Extracted page text data
• • • • •

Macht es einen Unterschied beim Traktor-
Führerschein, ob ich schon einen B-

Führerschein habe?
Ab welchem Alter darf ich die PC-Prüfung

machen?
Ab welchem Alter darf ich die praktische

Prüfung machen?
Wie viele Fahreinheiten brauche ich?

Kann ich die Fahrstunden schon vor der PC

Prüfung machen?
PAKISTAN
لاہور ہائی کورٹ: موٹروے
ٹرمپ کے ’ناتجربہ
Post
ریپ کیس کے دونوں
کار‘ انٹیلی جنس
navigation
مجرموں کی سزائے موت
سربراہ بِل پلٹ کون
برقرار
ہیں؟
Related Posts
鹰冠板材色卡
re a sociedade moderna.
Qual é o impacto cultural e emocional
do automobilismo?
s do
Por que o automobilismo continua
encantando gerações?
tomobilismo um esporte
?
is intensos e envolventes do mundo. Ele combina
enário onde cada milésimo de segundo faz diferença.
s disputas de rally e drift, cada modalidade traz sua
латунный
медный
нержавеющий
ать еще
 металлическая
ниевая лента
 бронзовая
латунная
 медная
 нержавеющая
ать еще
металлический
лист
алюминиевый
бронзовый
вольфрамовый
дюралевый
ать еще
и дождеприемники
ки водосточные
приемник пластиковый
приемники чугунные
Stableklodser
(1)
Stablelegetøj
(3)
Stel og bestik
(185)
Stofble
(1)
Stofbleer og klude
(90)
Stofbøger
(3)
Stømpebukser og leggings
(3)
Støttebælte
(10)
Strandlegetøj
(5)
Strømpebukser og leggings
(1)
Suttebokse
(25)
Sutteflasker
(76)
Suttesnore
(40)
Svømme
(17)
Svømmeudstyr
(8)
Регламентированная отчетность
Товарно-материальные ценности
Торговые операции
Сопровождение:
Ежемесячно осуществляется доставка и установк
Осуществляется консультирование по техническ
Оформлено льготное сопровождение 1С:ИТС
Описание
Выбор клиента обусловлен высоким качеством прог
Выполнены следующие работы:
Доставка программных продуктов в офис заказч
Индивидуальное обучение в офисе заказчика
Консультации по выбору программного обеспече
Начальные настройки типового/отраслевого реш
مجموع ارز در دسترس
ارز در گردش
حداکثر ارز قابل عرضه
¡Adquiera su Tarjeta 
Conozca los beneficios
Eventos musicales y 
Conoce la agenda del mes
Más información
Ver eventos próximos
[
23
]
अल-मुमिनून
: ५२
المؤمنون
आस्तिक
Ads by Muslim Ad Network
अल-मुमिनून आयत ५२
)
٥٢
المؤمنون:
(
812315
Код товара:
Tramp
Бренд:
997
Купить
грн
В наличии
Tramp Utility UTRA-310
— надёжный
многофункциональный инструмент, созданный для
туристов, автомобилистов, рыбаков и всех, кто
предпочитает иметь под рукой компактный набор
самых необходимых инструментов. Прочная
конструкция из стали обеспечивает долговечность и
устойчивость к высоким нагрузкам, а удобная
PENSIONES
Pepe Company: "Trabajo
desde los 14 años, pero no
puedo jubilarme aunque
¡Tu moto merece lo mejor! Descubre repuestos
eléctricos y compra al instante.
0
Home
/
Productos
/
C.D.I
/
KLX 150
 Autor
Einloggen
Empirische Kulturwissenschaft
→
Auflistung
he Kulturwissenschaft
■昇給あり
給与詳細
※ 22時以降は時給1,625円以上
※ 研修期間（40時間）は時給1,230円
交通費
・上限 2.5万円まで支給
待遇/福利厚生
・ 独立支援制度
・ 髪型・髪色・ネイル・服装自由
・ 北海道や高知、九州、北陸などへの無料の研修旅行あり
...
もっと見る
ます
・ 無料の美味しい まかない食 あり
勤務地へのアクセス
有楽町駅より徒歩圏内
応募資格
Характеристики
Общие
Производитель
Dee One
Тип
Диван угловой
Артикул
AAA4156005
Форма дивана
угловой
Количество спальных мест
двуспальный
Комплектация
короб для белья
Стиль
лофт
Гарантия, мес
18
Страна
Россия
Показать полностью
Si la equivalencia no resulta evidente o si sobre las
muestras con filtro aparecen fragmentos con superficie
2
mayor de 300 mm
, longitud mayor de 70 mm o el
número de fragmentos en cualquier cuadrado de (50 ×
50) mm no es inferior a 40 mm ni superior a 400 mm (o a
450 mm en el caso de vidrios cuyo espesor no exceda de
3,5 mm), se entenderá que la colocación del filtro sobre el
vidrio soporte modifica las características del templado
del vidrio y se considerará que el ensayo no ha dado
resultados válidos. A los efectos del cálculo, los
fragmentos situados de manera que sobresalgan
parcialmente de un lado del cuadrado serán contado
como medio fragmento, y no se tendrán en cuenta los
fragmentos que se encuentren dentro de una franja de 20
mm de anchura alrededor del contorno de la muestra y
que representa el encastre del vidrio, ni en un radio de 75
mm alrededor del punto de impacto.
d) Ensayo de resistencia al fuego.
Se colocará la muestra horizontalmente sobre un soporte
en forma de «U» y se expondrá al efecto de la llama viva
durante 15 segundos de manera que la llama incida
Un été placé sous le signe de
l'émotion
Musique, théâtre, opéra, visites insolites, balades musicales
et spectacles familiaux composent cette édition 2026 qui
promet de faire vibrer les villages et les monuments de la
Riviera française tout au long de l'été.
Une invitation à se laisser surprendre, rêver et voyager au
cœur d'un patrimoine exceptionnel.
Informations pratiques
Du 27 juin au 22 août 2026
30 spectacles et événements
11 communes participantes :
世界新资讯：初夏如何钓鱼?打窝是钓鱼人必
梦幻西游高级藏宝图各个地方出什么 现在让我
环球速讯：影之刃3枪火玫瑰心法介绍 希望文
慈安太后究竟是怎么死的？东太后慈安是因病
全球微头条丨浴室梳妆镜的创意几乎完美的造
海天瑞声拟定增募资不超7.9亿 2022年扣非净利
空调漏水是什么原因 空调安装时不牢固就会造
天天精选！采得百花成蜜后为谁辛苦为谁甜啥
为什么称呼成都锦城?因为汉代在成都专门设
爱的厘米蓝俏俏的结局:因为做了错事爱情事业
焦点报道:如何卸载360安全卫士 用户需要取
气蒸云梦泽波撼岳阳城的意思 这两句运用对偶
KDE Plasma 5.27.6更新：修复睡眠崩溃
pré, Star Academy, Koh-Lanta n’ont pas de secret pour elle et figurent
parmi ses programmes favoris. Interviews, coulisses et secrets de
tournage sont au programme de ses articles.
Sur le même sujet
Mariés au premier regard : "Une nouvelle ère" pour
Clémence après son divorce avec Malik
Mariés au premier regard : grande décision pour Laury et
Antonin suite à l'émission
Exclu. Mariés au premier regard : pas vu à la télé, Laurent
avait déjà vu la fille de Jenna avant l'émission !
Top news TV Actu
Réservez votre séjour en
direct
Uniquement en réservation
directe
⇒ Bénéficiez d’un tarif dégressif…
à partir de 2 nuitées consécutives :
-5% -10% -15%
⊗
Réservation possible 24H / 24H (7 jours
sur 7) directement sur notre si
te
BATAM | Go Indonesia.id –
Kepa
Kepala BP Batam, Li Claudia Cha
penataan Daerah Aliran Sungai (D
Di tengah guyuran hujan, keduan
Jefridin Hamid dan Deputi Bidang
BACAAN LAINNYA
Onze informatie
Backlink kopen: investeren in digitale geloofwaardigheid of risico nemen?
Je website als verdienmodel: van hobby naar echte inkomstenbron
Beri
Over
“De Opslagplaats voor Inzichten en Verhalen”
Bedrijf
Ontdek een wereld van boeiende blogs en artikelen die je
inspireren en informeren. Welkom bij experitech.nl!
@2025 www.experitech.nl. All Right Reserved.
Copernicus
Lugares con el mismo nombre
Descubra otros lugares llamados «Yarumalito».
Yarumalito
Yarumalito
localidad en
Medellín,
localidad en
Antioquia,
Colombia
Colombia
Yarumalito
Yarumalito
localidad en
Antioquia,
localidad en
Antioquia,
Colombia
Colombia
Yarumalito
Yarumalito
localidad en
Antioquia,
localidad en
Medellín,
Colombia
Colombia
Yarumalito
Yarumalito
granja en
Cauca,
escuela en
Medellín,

• • • • •

- **EXERCISE AIM**:
Tell how many lines of the data include the word "automobilismo", without any other words.

- **RESULT FOR THIS EXERCISE**:
2